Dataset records
□ □ □ □

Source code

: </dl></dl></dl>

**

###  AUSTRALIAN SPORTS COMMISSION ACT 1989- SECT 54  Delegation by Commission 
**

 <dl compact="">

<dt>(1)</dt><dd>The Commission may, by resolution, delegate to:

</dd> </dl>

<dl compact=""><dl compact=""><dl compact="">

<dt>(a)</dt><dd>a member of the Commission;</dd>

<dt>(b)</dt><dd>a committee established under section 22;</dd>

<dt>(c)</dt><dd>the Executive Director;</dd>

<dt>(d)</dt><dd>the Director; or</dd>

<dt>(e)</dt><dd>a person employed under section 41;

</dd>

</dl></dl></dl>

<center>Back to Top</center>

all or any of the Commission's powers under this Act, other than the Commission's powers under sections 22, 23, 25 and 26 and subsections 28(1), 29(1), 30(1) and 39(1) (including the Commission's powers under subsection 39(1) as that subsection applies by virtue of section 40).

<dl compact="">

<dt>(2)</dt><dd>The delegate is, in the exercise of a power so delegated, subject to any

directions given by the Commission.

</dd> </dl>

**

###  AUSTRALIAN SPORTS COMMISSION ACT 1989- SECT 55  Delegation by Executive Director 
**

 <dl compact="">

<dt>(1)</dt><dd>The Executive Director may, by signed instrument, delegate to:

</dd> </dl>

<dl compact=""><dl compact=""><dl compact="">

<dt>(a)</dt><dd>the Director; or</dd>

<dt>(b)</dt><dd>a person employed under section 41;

□ □ □ □

Instructions to follow: All of the data is to be written out again, word for word.

Task result:
Source code

: </dl></dl></dl>

**

###  AUSTRALIAN SPORTS COMMISSION ACT 1989- SECT 54  Delegation by Commission 
**

 <dl compact="">

<dt>(1)</dt><dd>The Commission may, by resolution, delegate to:

</dd> </dl>

<dl compact=""><dl compact=""><dl compact="">

<dt>(a)</dt><dd>a member of the Commission;</dd>

<dt>(b)</dt><dd>a committee established under section 22;</dd>

<dt>(c)</dt><dd>the Executive Director;</dd>

<dt>(d)</dt><dd>the Director; or</dd>

<dt>(e)</dt><dd>a person employed under section 41;

</dd>

</dl></dl></dl>

<center>Back to Top</center>

all or any of the Commission's powers under this Act, other than the Commission's powers under sections 22, 23, 25 and 26 and subsections 28(1), 29(1), 30(1) and 39(1) (including the Commission's powers under subsection 39(1) as that subsection applies by virtue of section 40).

<dl compact="">

<dt>(2)</dt><dd>The delegate is, in the exercise of a power so delegated, subject to any

directions given by the Commission.

</dd> </dl>

**

###  AUSTRALIAN SPORTS COMMISSION ACT 1989- SECT 55  Delegation by Executive Director 
**

 <dl compact="">

<dt>(1)</dt><dd>The Executive Director may, by signed instrument, delegate to:

</dd> </dl>

<dl compact=""><dl compact=""><dl compact="">

<dt>(a)</dt><dd>the Director; or</dd>

<dt>(b)</dt><dd>a person employed under section 41;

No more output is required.